Le brick était à l’ancre près d’un banc du sable le plus fin, traversé par plusieurs cours d’eau, et communiquant directement avec une prairie où l’herbe était fort épaisse. On fit aussitôt marché avec Dunks ; et les deux équipages, celui du Rancocus et celui du brick, se mirent à l’œuvre pour débarquer tous les passagers à quatre pattes de la Jeune Poule. Comme les élingues étaient toutes prêtes, l’opération put commencer tout de suite ; une jument fut hissée à travers l’écoutille, et, après être restée un instant suspendue en l’air, conduite par-dessus le bord et descendue dans la mer. La pauvre bête, qui, par un mécanisme ingénieux, se trouva tout à coup dégagée des élingues, se mit à nager, et, bien qu’épuisée par le manque de nourriture, aborda en quelques minutes.
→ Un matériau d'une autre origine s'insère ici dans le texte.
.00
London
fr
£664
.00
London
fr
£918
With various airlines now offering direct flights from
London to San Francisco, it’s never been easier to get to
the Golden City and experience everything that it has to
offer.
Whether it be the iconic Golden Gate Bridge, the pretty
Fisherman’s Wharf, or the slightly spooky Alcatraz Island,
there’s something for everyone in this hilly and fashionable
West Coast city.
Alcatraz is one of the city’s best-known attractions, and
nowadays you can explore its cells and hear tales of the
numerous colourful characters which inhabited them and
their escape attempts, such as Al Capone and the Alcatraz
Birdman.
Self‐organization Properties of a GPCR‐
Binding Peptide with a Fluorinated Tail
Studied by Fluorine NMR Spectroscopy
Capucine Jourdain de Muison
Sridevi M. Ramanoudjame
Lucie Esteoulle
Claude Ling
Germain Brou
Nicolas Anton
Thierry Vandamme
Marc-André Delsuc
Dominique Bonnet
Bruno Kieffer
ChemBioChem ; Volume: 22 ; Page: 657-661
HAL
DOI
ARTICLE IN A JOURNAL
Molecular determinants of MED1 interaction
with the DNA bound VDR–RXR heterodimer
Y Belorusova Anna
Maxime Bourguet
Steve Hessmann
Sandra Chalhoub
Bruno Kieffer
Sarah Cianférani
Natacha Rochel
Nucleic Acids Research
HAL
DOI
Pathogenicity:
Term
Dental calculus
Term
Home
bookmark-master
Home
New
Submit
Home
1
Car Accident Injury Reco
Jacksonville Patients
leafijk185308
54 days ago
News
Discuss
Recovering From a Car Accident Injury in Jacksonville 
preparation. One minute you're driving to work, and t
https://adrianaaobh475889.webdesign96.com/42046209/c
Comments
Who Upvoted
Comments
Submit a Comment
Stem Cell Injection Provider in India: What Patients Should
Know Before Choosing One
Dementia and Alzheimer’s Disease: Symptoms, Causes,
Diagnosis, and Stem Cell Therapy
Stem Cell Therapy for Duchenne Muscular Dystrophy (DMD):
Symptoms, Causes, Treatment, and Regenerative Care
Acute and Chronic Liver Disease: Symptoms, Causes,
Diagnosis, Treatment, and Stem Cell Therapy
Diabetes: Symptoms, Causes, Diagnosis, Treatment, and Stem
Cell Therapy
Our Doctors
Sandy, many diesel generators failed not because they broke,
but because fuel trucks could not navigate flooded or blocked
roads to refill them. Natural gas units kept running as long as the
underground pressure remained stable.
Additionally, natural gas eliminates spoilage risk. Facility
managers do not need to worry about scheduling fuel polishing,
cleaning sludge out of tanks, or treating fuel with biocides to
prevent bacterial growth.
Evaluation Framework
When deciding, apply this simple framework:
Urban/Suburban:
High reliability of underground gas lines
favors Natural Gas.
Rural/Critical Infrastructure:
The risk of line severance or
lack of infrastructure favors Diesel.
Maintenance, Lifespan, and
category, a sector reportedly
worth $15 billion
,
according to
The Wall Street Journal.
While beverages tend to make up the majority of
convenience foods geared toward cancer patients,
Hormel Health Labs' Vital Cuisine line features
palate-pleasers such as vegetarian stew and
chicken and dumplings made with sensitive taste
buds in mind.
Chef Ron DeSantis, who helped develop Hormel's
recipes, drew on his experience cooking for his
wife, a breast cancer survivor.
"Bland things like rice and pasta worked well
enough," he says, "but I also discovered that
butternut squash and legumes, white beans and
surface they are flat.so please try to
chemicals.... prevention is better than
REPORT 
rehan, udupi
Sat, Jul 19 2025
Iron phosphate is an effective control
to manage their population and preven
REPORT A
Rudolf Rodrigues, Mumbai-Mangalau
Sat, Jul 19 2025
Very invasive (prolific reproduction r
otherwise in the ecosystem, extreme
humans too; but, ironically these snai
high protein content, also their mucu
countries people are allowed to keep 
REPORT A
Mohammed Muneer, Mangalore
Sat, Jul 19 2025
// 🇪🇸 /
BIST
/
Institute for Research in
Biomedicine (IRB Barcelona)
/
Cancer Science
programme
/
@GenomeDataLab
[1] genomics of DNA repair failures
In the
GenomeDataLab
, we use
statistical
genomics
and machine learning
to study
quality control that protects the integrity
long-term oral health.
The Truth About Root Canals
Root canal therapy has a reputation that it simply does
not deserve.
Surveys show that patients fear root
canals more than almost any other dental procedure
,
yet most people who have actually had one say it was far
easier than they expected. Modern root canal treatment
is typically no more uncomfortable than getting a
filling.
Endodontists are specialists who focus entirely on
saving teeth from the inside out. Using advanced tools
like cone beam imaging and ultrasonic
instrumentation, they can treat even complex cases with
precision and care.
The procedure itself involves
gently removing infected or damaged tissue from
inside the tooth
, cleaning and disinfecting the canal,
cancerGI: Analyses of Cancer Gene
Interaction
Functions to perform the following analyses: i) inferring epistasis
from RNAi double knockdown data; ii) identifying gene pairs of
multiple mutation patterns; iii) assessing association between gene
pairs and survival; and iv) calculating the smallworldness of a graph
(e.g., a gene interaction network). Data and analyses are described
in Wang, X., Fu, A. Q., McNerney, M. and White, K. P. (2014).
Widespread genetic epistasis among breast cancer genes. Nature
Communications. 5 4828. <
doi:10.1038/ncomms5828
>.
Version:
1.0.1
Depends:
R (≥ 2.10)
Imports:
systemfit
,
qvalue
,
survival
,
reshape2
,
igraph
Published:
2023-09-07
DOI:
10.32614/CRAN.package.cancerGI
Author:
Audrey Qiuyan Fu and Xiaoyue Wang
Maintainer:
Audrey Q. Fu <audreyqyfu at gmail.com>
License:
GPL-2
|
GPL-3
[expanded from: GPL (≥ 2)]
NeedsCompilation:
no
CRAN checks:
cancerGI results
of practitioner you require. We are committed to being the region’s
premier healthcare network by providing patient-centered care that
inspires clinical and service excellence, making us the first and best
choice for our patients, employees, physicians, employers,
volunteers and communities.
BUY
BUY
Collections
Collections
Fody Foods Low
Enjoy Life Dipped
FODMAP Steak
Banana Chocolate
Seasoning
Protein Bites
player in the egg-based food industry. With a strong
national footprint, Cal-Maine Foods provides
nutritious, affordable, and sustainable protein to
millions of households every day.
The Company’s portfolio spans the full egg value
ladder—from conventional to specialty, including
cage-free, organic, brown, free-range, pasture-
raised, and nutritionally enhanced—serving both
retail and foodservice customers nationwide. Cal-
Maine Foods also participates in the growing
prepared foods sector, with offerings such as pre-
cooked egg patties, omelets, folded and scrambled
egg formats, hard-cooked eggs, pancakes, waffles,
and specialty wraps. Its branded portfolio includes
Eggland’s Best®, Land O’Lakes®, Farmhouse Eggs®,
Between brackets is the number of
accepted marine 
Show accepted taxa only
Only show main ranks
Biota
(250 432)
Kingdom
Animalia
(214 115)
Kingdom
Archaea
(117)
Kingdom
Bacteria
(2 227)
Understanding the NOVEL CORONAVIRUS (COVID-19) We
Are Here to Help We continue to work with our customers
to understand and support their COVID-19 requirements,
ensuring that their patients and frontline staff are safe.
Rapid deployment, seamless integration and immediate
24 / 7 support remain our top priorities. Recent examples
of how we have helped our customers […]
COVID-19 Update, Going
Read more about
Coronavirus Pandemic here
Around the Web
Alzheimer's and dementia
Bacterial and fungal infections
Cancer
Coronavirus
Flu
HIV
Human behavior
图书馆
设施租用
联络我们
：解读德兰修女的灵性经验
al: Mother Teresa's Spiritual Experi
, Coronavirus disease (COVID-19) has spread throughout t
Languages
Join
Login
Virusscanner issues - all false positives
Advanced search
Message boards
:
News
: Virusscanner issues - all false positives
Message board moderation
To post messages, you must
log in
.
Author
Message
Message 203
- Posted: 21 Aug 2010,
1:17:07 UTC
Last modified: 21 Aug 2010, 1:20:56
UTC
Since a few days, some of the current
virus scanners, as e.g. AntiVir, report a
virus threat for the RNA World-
La première chose qu’elle fit fut de courir à l’eau douce ; mais Dunks se trouvait là et parvint à l’empêcher de trop boire, et à la diriger vers la prairie, où elle commença joyeusement son repas. Le reste du bétail fut débarqué de la même manière, et au bout de deux heures, le brick cessait d’être une étable. Immédiatement l’eau et les balais furent mis en jeu, mais il fallut un grand mois pour chasser de la Jeune Poule l’odeur de ses passagers.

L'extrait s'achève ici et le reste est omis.